Early Differential Diagnosis of Parkinsonism with Metabolic Imaging and Pattern Analysis

• Can functional neuroimaging improve the diagnostic accuracy for Parkinson’s disease and other parkinsonian disorders (such as Multiple System Atrophy and Progressive Supranuclear Palsy)?

A 12-Week, Multicenter, Randomized, Parallel-Group Study to Assess the Safety, Tolerability, Pharmacokinetics, Biomarker Effects, Efficacy, and Effect on Microglia Activation, as Measured by Positron Emission Tomography, of AZD3241 in Subjects with Multiple System Atrophy

This multicenter study will enroll 64 patients with Multiple System Atrophy. The objectives of this study are to assess the safety, tolerability, efficacy, and effect on microglia activation (as measured by PET) of two dosage levels of AZD3241 versus placebo (non-active study drug) in subjects with MSA. AZD3241 is an investigational drug, not approved by the FDA. The total length of the study is approximately 16 weeks, with 12 weeks of study medication.
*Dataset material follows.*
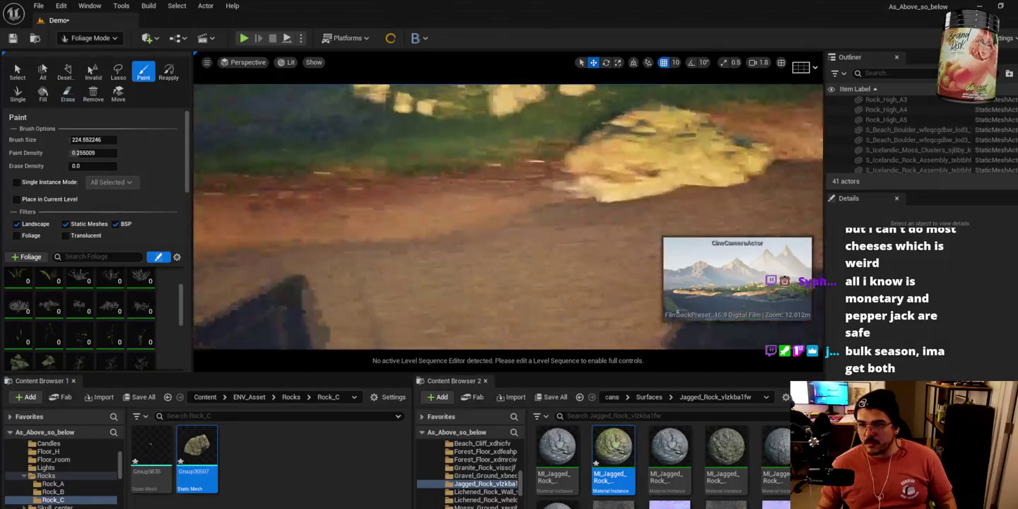
{"action": "scroll", "coordinate": [455, 250], "scroll_direction": "up", "scroll_amount": 3}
For more information, please visit: https://clinicaltrials.gov/ct2/show/NCT02388295

Attention and Working Memory in Parkinson's Disease

• Do dopamine medications improve or worsen Attention and Working Memory in people with Parkinson’s disease?

Currently, researchers do not understand how dopamine influences aspects of cognition, such as the ability to pay attention to what is important, and the ability to keep in mind new information once it is learned. This study aims to answer this question.  Participants are tested on a task of Working Memory (the ability to quickly remember new information) and Attention (the ability to focus on what is important) while both ON and OFF of dopamine medications.
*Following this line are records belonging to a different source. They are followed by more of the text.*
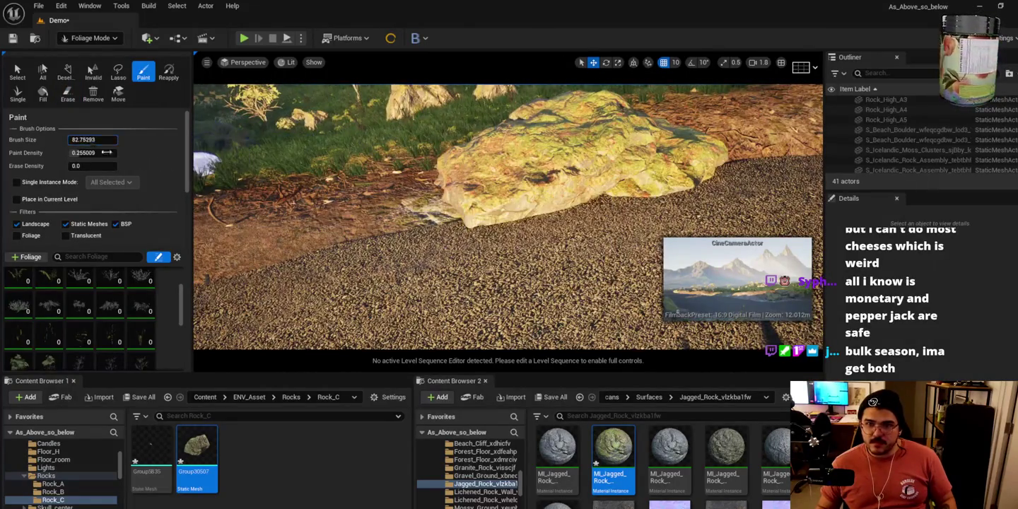
{"action": "mouse_move", "coordinate": [423, 221]}
{"action": "left_mouse_down"}
{"action": "mouse_move", "coordinate": [473, 230]}
{"action": "mouse_move", "coordinate": [618, 212]}
{"action": "mouse_move", "coordinate": [696, 169]}
{"action": "mouse_move", "coordinate": [435, 223]}
{"action": "mouse_move", "coordinate": [632, 200]}
{"action": "mouse_move", "coordinate": [648, 182]}
{"action": "left_mouse_up"}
A Phase 1/2 Trial Assessing the Safety and Efficacy of Bilateral Intraputaminal and Intranigral Administration of CERE-120 (Adeno-Associated Virus Serotype 2 [AAV2]-Neurturin [NTN]) in Subjects With Idiopathic Parkinson’s Disease

• Does gene-therapy of AAV2-NTN help slow the progression of Parkinson’s disease motor symptoms?
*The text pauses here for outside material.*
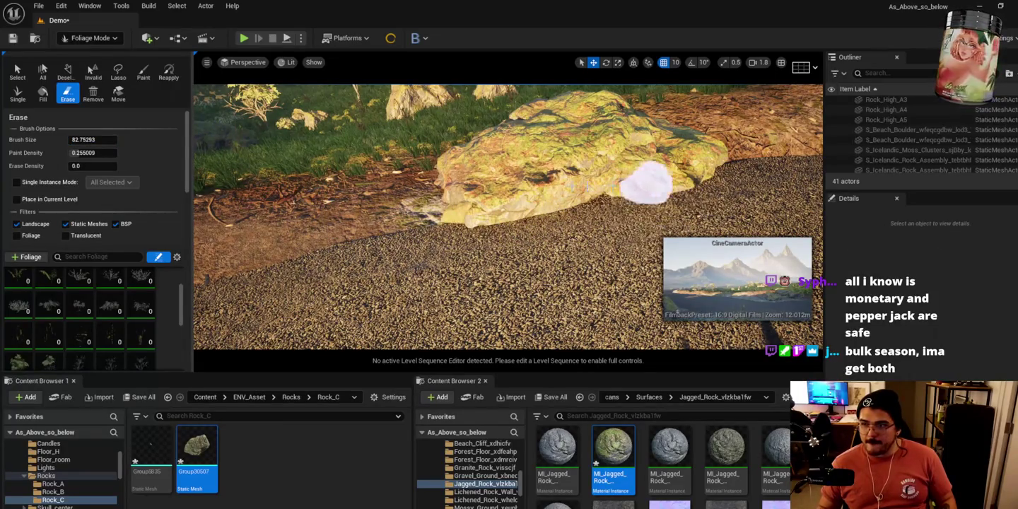
Scatter small foliage rocks onto the ground around the boulder.
{"action": "scroll", "coordinate": [64, 303], "scroll_direction": "up", "scroll_amount": 2}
While this treatment appeared to be safe, the 15 month follow up data showed that there was no difference in the progression of clinical motor symptoms between patients who received the therapy and patients who received a ‘sham’ surgery (i.e. did not receive the therapy). The long-term follow up of these patients is currently underway.

Structural Correlates of Cognitive and Motor Dysfunction in Parkinsonian Disorders

• Can we use ultra-high resolution MRI scanning to help diagnose patients with Parkinson’s disease?
• Can we detect small changes in brain structures that are associated with specific motor symptoms and cognitive symptoms of Parkinson’s disease?

At Stanford we use an exceptionally high-powered MRI magnet (called a 7-Tesla MRI) to look at tiny structures in the brain. This MRI scanner can show details of the brain down to 200 μm, or one-fifth of a millimeter. We are able to produce ultra-high resolution images of the Substantia Nigra (SN) and the Subthalamic nucleus (STN) (see images below), two very important structures in Parkinson’s disease pathology.  We are also able to view the hippocampus, a critical brain region involved with memory (paper).